The Astounding Science Fiction Anthology came out in 1952 as a mammoth hardback assemblage of twenty-two short stories by what were then the biggest names. I gather it was one of the first anthologies of its kind, and as such left an indelible stamp on the genre as a whole. This collection is one of several paperbacks reprinting just eight of those stories, because paperback technology of the time was supposedly not quite up to reprinting the whole thing; and I picked it up, still buzzing from reading a Murray Leinster collection and hoping to keep the magic going.

Leinster's fiction very much ticked all of the Campbell boxes, but as with A.E. van Vogt, I nevertheless find the atmosphere and peculiar narrative twists compelling and often so odd as to actively undermine the square-jawed subtext; which isn't to say that they're anything deep, just immensely enjoyable. That said, I've noticed a peculiar quality of Leinster's view of the alien entirely in keeping with what Moorcock regards as the authoritarian tendencies of Campbell's lads. First Contact is a variation on The Aliens from the collection of the same name, in which humans encounter extraterrestrials in deep space. Whilst the encounters are not overtly fraught with hostility, they seem informed by the paranoid cold war politics of the time, and bizarrely so. Both tales spin upon the supposed inevitability of alien species who really want to be able to trust each other but somehow know this to be impossible, and so they must destroy each other.

Well duh.

It makes for odd reading in 2016, but it helps that Leinster reaches an amicable conclusion, in part revealing the folly of xenophobia; which makes a pleasant change from the alien as foul bug-eyed Communist and, I suppose, might even get its message to those needing it with greater efficacy than would a more overtly liberal tale. Although that said, The Aliens seems particularly weird for having an out and out declared xenophobe on the crew of its ship, and one stated as having been chosen specifically so as to provide a variant perspective to that of the ship's more reasonable captain - all seeming very pertinent right now, of course...

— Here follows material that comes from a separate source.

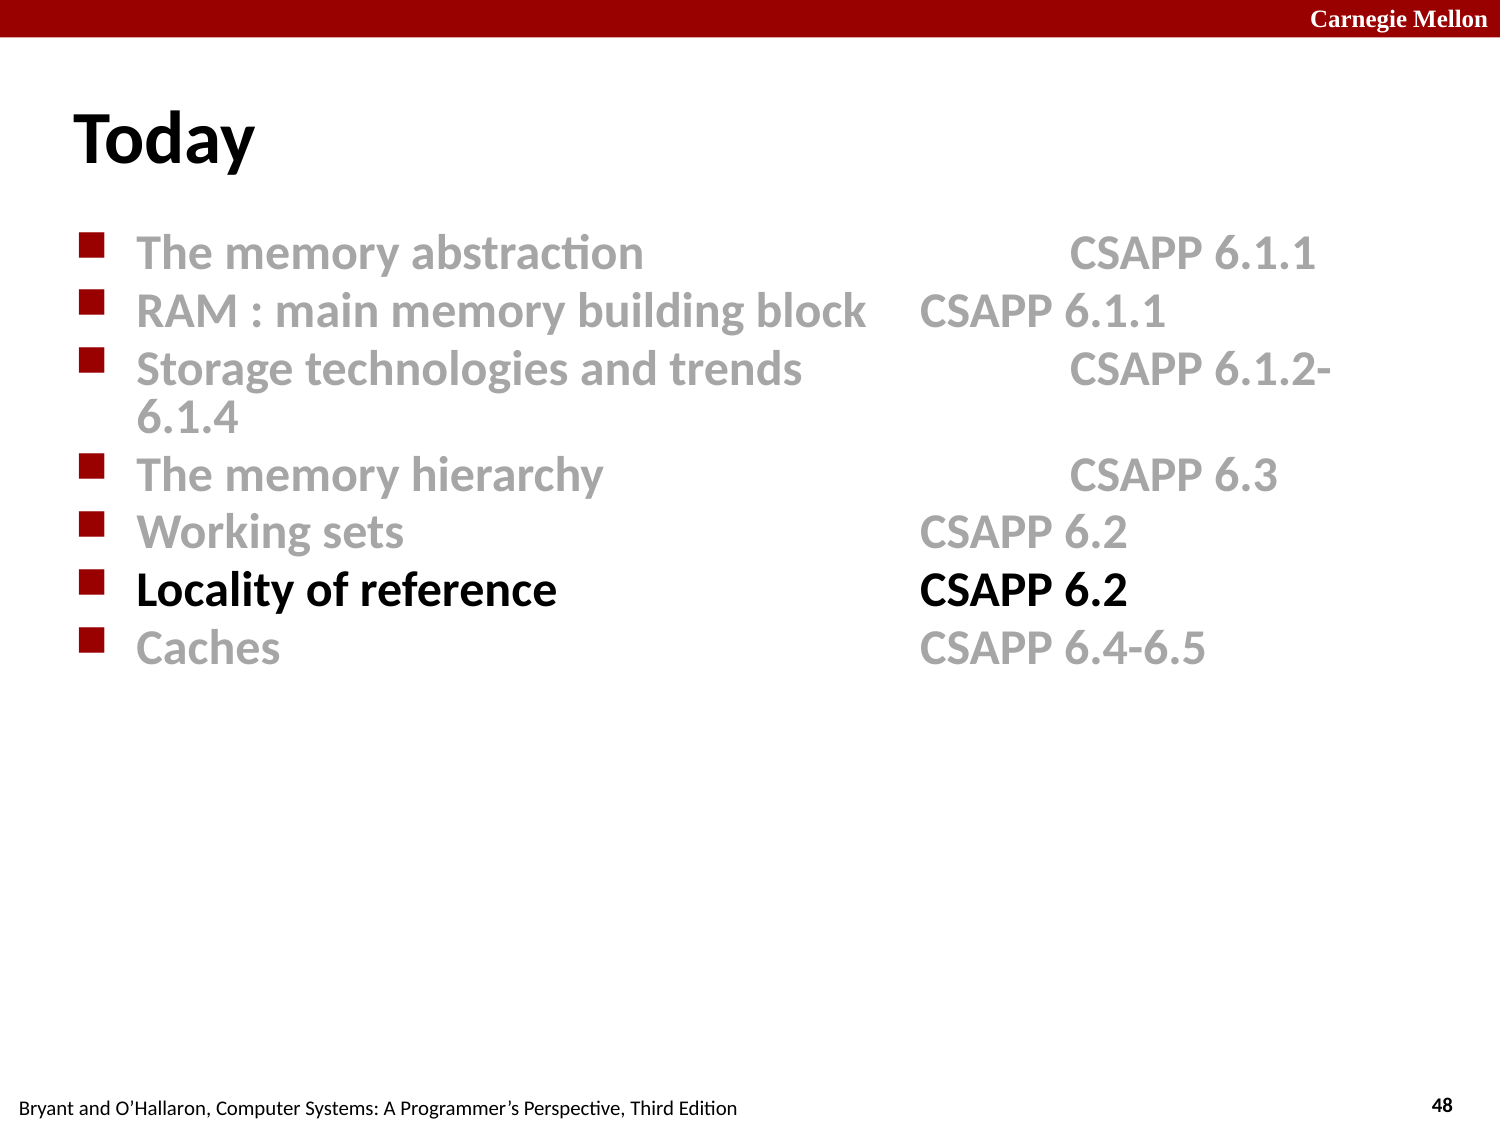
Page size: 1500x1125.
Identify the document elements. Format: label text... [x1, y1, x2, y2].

list The memory abstraction CSAPP 6.1.1 RAM : main memory building block CSAPP 6.1.1 Storage technologies and trends CSAPP 6.1.2-6.1.4 The memory hierarchy CSAPP 6.3 Working sets CSAPP 6.2 Locality of reference CSAPP 6.2 Caches CSAPP 6.4-6.5 [64, 223, 1433, 1040]
title Today [58, 71, 1305, 197]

Ugh... yeah - getting back to this book, the first story is Asimov's Nightfall which I read in 2008 and thought was amazing. Almost everyone I know who has read Asimov, read and enjoyed his work as teenagers then later came to regard his writing as big on ideas but otherwise piss poor and very much overrated. I didn't actually read anything by him until 2008, by which point I would have been in my forties, and I thought he was fucking terrible, particularly those Susan Calvin stories; until someone pointed me in the general direction of the good stuff, or what seemed to be the good stuff, and thus was my opinion revised, or at least modified. Yet reading Nightfall now, it too seems horribly clunky - an admittedly nice big idea somewhat lost beneath thirty pages of dreary conversation amounting to a couple of one-dimensional characters describing the story to us.

Protons, you say? So what kind of properties might one of those have?

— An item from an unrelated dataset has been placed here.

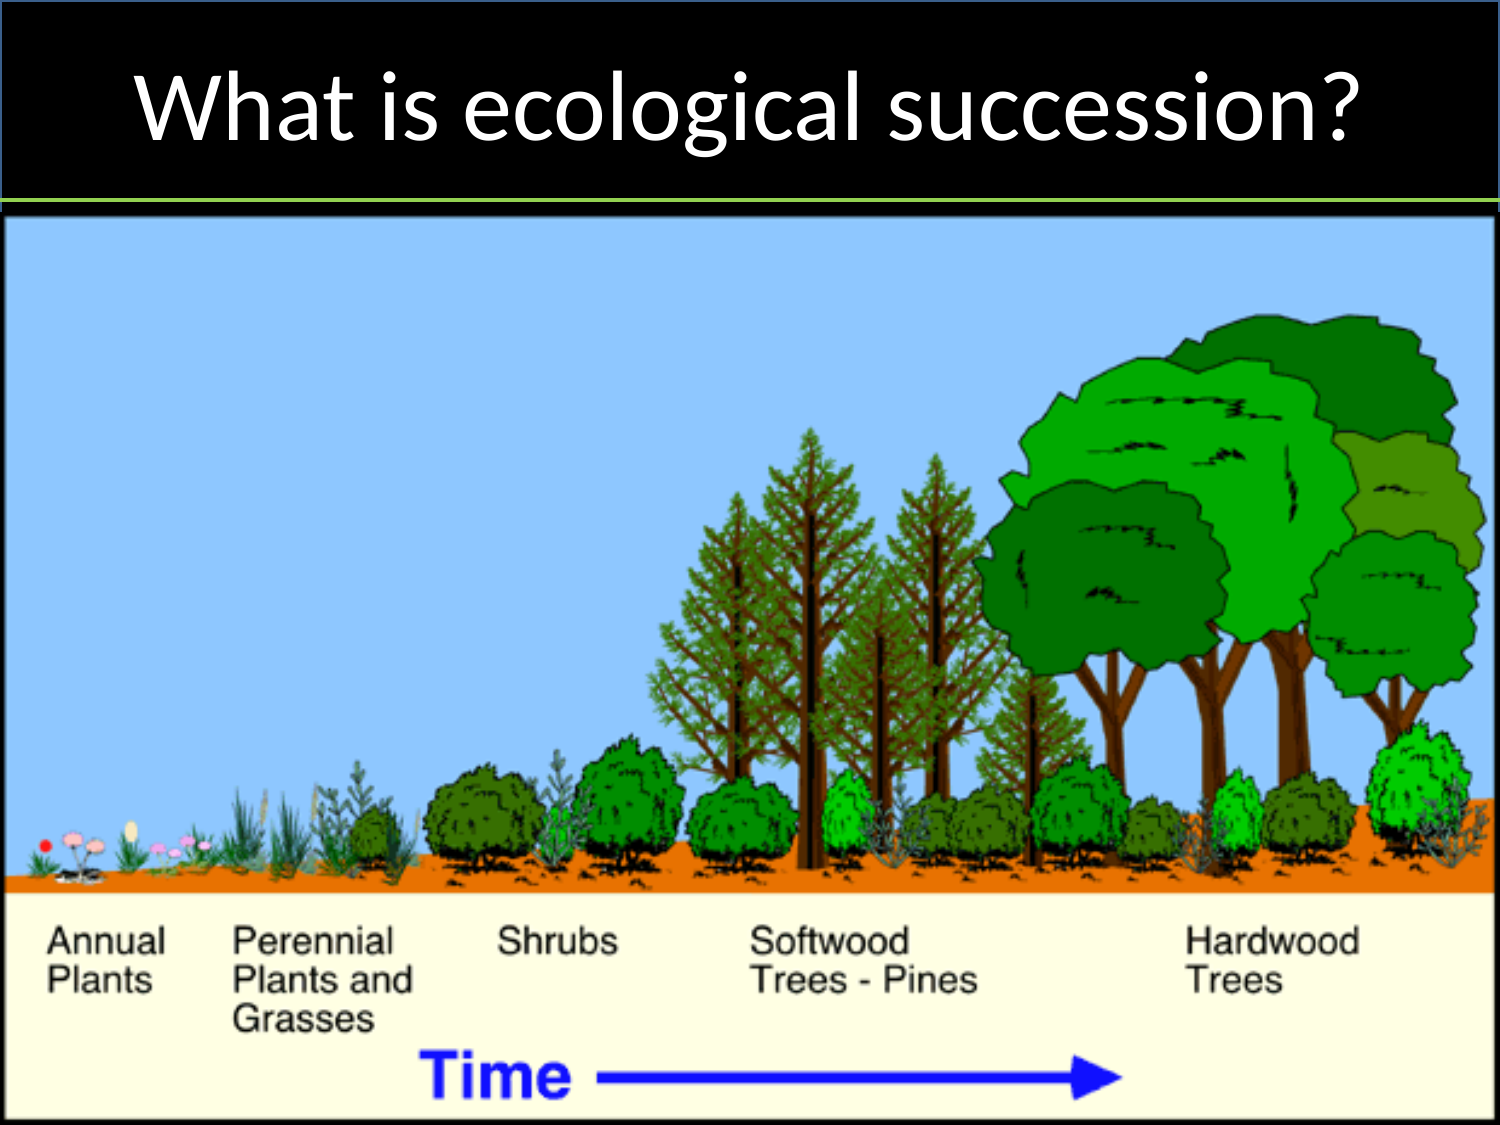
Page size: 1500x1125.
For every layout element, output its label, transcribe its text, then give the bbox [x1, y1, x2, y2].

text_box What is ecological succession? [0, 0, 1500, 199]
picture [0, 212, 1500, 1125]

Anyway, I picked this from the shelf thinking I could hardly go wrong given the names on the cover, but ultimately, aside from a half decent Leinster, an averagely pleasant - and conspicuously well written Simak - and A.E. van Vogt's eye-wateringly peculiar Vault of the Beast, it's all a little underwhelming. Possibly excepting the slog of Nightfall, there's nothing terrible here, but it fails to live up to the promise of Paul Lehr's wonderful cover painting, and dammit - this collection really should have been better.